____ Data extracts

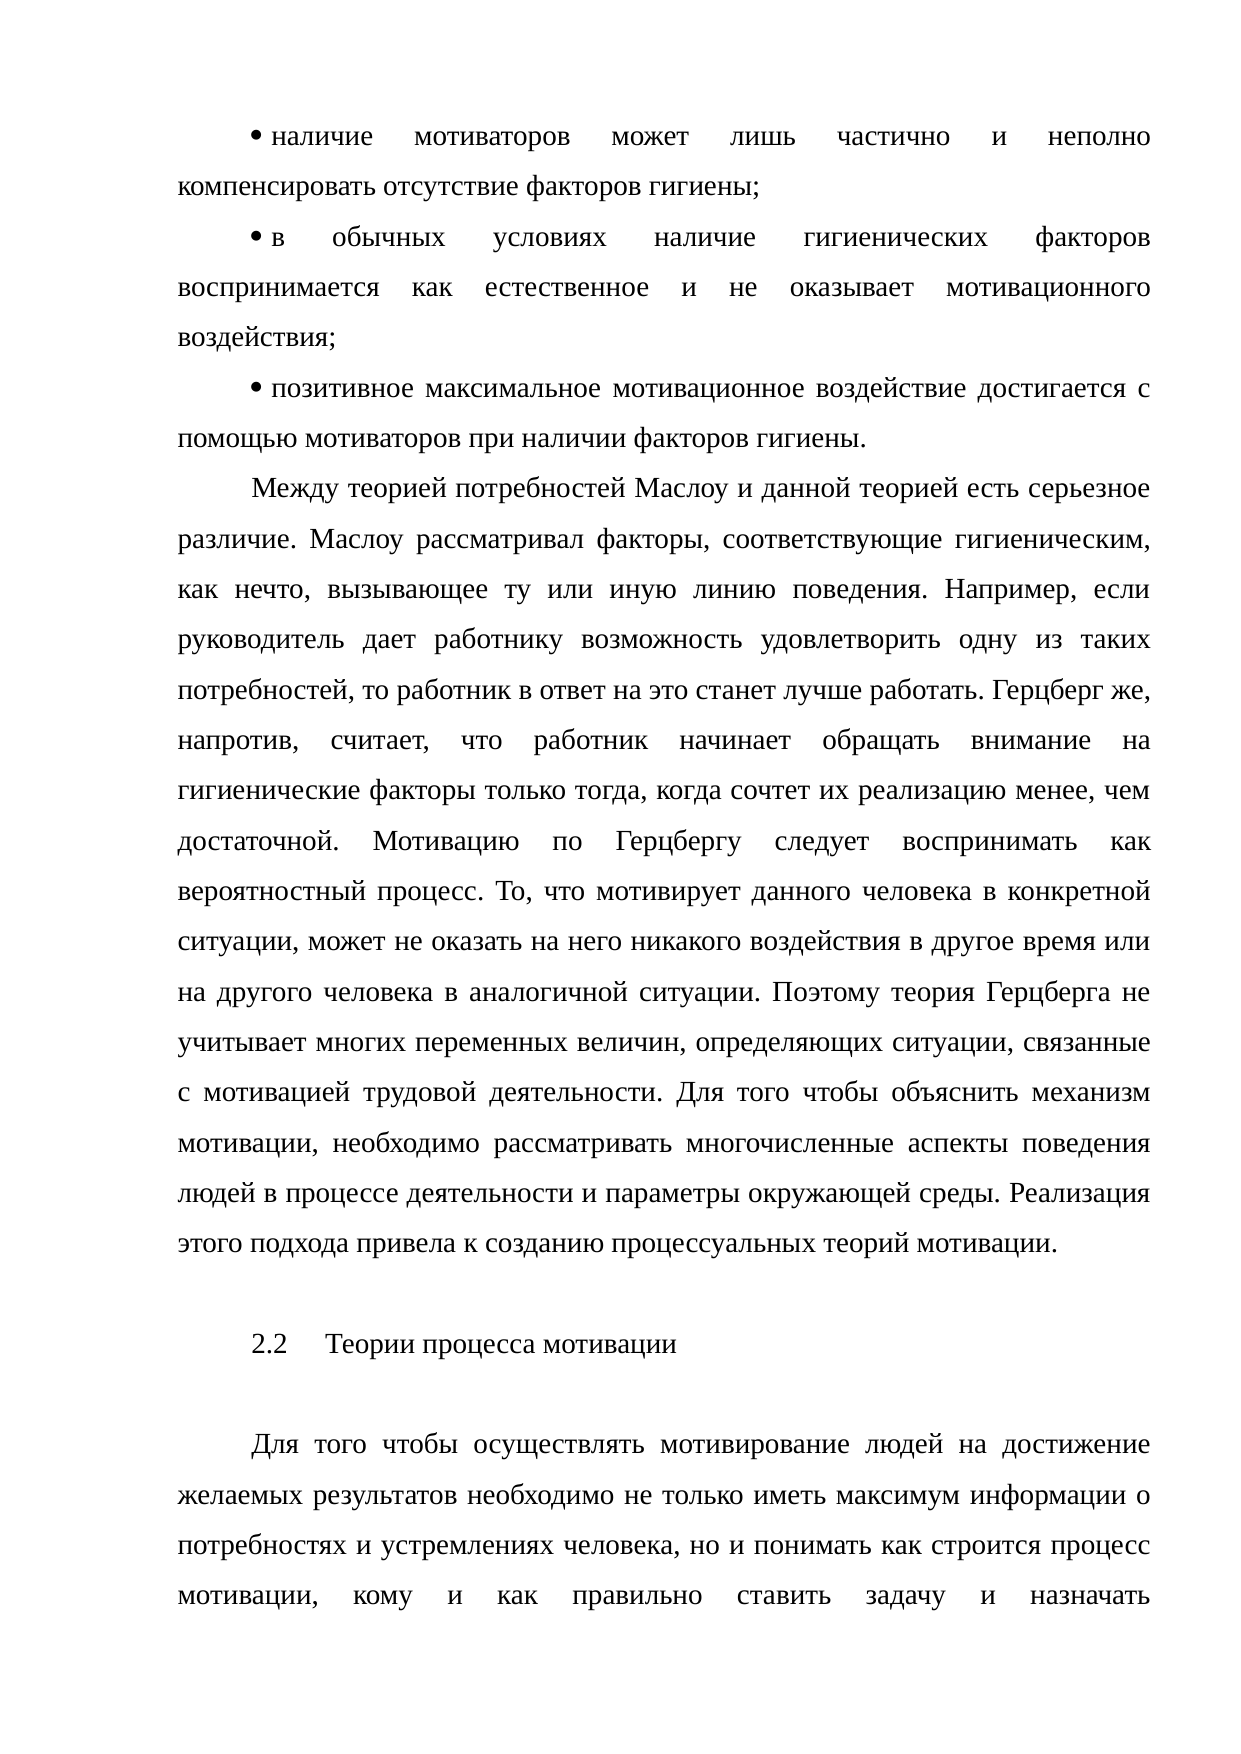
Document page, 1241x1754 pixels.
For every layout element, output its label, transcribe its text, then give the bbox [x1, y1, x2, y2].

list Теории процесса мотивации [177, 1326, 1152, 1359]
list позитивное максимальное мотивационное воздействие достигается с помощью мотиваторов при наличии факторов гигиены. [177, 370, 1152, 454]
text Между теорией потребностей Маслоу и данной теорией есть серьезное различие. Маслоу рассматривал факторы, соответствующие гигиеническим, как нечто, вызывающее ту или иную линию поведения. Например, если руководитель дает работнику возможность удовлетворить одну из таких потребностей, то работник в ответ на это станет лучше работать. Герцберг же, напротив, считает, что работник начинает обращать внимание на гигиенические факторы только тогда, когда сочтет их реализацию менее, чем достаточной. Мотивацию по Герцбергу следует воспринимать как вероятностный процесс. То, что мотивирует данного человека в конкретной ситуации, может не оказать на него никакого воздействия в другое время или на другого человека в аналогичной ситуации. Поэтому теория Герцберга не учитывает многих переменных величин, определяющих ситуации, связанные с мотивацией трудовой деятельности. Для того чтобы объяснить механизм мотивации, необходимо рассматривать многочисленные аспекты поведения людей в процессе деятельности и параметры окружающей среды. Реализация этого подхода привела к созданию процессуальных теорий мотивации. [177, 471, 1152, 1259]
list наличие мотиваторов может лишь частично и неполно компенсировать отсутствие факторов гигиены; [177, 118, 1152, 202]
list в обычных условиях наличие гигиенических факторов воспринимается как естественное и не оказывает мотивационного воздействия; [177, 219, 1152, 353]
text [177, 1427, 1152, 1611]
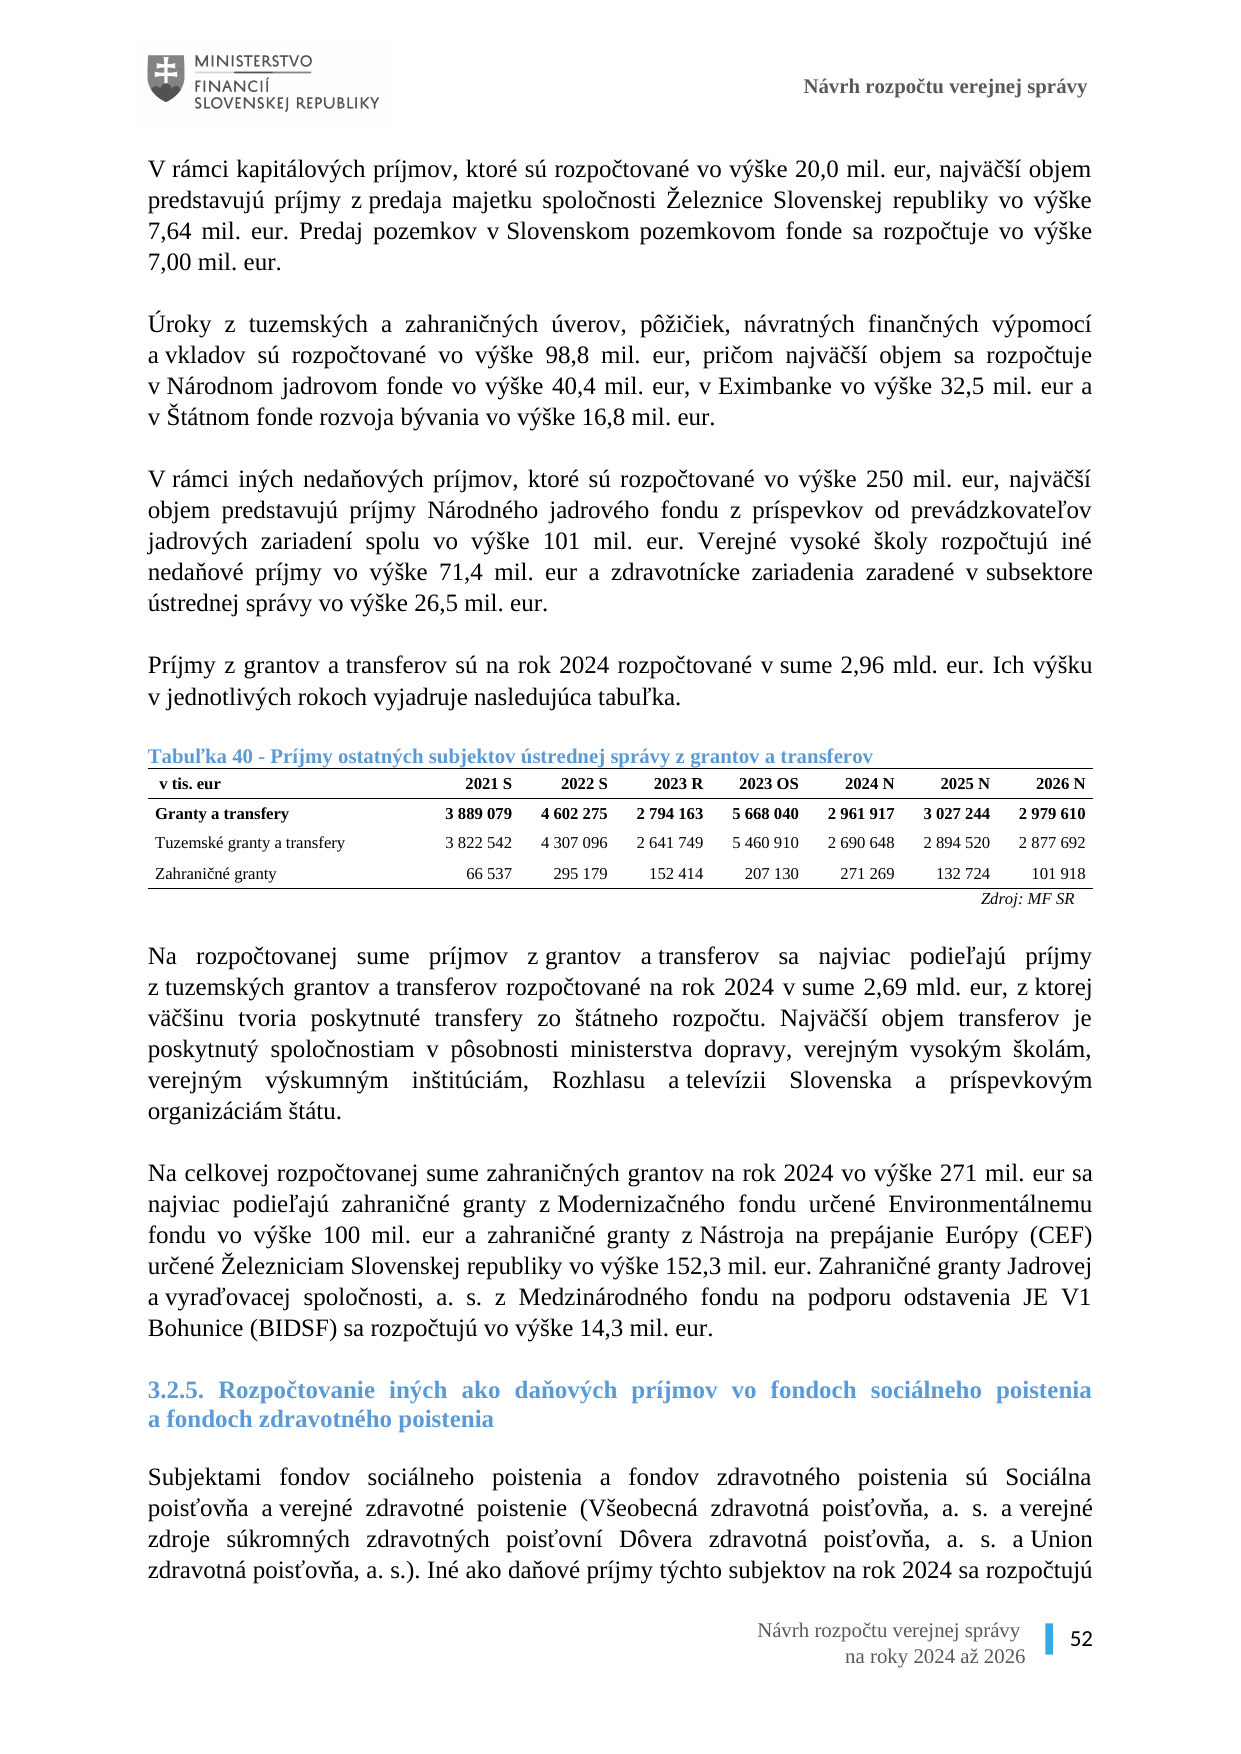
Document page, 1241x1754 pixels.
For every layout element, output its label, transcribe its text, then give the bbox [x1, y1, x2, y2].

________

Task instructions. When you return the records, keep every word unchanged and drop the pictures.

Written answer.
Document page, 1241x1754 pixels.
For every layout element, output its label, transcribe its text, then give the bbox [x1, y1, x2, y2].

list Теории процесса мотивации [177, 1326, 1152, 1359]
list позитивное максимальное мотивационное воздействие достигается с помощью мотиваторов при наличии факторов гигиены. [177, 370, 1152, 454]
text Между теорией потребностей Маслоу и данной теорией есть серьезное различие. Маслоу рассматривал факторы, соответствующие гигиеническим, как нечто, вызывающее ту или иную линию поведения. Например, если руководитель дает работнику возможность удовлетворить одну из таких потребностей, то работник в ответ на это станет лучше работать. Герцберг же, напротив, считает, что работник начинает обращать внимание на гигиенические факторы только тогда, когда сочтет их реализацию менее, чем достаточной. Мотивацию по Герцбергу следует воспринимать как вероятностный процесс. То, что мотивирует данного человека в конкретной ситуации, может не оказать на него никакого воздействия в другое время или на другого человека в аналогичной ситуации. Поэтому теория Герцберга не учитывает многих переменных величин, определяющих ситуации, связанные с мотивацией трудовой деятельности. Для того чтобы объяснить механизм мотивации, необходимо рассматривать многочисленные аспекты поведения людей в процессе деятельности и параметры окружающей среды. Реализация этого подхода привела к созданию процессуальных теорий мотивации. [177, 471, 1152, 1259]
list наличие мотиваторов может лишь частично и неполно компенсировать отсутствие факторов гигиены; [177, 118, 1152, 202]
list в обычных условиях наличие гигиенических факторов воспринимается как естественное и не оказывает мотивационного воздействия; [177, 219, 1152, 353]
text [177, 1427, 1152, 1611]
Document page, 1241x1754 pixels.
For every layout element, output its label, transcribe its text, then give the bbox [x1, y1, x2, y2].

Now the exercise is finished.